Provided data: Begin

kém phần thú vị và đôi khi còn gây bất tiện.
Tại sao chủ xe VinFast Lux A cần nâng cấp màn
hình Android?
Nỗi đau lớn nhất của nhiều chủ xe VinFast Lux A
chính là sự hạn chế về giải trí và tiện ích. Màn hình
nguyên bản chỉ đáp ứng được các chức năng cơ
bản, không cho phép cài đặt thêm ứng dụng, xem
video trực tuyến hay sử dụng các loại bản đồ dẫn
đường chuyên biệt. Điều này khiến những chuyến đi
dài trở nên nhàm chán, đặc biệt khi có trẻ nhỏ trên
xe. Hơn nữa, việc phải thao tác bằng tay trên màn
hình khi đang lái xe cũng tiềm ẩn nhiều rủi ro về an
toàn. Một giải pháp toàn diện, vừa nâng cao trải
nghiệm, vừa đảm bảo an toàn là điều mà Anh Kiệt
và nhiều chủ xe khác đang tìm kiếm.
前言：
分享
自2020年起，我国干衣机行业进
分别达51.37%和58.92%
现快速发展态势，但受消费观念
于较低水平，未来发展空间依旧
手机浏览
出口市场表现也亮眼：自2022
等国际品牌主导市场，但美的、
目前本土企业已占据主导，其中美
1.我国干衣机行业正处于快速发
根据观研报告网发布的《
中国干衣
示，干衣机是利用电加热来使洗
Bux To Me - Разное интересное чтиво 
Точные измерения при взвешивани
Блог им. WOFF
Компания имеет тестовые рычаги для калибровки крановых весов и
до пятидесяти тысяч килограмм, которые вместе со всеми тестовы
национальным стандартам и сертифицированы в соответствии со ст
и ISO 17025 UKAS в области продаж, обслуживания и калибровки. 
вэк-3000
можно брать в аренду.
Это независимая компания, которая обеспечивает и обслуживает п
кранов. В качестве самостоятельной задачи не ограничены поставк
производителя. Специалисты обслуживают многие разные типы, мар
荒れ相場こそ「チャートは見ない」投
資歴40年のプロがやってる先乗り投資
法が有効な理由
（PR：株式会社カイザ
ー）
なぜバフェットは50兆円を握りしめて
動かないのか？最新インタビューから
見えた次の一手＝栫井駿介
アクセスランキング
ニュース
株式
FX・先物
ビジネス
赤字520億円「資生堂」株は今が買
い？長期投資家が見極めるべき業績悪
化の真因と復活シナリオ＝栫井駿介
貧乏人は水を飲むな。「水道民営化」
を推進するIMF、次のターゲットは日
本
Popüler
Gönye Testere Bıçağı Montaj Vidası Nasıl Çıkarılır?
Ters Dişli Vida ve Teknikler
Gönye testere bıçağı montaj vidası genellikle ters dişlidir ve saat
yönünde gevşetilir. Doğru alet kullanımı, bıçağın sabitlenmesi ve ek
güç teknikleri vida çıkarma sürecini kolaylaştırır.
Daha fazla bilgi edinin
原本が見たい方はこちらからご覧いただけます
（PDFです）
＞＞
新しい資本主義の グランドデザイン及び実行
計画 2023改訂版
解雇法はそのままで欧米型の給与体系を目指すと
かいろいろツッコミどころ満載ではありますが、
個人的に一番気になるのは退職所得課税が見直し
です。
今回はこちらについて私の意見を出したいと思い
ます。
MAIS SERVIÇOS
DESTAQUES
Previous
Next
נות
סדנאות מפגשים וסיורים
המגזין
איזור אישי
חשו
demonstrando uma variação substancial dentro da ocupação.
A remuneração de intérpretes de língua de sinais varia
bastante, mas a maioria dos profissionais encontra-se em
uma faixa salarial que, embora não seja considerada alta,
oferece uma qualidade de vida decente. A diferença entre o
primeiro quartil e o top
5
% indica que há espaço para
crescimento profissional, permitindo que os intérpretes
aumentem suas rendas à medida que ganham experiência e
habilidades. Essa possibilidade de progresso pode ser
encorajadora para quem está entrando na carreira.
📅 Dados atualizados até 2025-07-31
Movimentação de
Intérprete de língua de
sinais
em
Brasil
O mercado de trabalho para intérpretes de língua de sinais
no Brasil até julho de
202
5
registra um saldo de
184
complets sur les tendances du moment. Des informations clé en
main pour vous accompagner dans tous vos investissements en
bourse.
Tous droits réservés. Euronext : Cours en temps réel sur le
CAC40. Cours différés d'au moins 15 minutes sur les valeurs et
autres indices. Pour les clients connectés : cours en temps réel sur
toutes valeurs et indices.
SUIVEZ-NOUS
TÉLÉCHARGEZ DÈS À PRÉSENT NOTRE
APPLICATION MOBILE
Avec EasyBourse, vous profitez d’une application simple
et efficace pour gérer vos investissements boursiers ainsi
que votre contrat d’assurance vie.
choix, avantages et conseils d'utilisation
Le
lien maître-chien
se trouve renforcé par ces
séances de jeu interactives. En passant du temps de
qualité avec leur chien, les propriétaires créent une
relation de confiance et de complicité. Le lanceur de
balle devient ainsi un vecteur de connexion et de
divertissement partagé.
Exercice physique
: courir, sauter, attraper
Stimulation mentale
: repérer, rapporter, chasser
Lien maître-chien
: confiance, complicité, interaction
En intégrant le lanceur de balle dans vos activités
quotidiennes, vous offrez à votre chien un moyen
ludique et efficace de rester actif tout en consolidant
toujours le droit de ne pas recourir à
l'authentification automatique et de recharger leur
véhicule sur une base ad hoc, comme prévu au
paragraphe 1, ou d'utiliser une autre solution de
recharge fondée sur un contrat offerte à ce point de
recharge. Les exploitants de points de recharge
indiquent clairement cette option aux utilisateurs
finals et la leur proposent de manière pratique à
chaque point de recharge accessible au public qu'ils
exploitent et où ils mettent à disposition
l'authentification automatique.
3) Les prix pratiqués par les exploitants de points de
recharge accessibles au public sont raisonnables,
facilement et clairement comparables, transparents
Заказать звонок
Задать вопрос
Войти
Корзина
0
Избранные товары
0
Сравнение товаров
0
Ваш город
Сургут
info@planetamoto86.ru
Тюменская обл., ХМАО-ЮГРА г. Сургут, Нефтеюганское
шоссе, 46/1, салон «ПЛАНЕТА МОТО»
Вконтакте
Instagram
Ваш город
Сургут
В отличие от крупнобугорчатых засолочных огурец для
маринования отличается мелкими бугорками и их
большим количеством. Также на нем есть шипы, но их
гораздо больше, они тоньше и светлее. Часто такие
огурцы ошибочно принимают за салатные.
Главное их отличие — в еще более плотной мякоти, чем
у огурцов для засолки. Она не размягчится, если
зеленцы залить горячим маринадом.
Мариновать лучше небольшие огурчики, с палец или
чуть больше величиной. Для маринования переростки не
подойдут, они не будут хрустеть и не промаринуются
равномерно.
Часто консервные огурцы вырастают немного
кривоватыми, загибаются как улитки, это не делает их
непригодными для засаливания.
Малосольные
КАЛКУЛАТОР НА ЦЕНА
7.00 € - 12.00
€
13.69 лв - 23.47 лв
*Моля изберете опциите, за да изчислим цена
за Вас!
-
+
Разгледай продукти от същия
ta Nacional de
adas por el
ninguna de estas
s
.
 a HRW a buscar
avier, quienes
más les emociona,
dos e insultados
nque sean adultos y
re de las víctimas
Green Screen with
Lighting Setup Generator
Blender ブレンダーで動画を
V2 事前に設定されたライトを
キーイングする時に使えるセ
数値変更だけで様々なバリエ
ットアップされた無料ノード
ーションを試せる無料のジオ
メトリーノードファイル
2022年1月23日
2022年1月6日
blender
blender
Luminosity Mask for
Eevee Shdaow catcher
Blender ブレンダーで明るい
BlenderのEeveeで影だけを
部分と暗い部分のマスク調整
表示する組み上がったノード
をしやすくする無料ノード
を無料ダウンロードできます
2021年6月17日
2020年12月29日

Provided data: End

**Goal of the exercise:**
Which lines in the data hold the string "nhiều"? Copy each of them.

**Answer to this exercise:**
Nỗi đau lớn nhất của nhiều chủ xe VinFast Lux A
hình khi đang lái xe cũng tiềm ẩn nhiều rủi ro về an
và nhiều chủ xe khác đang tìm kiếm.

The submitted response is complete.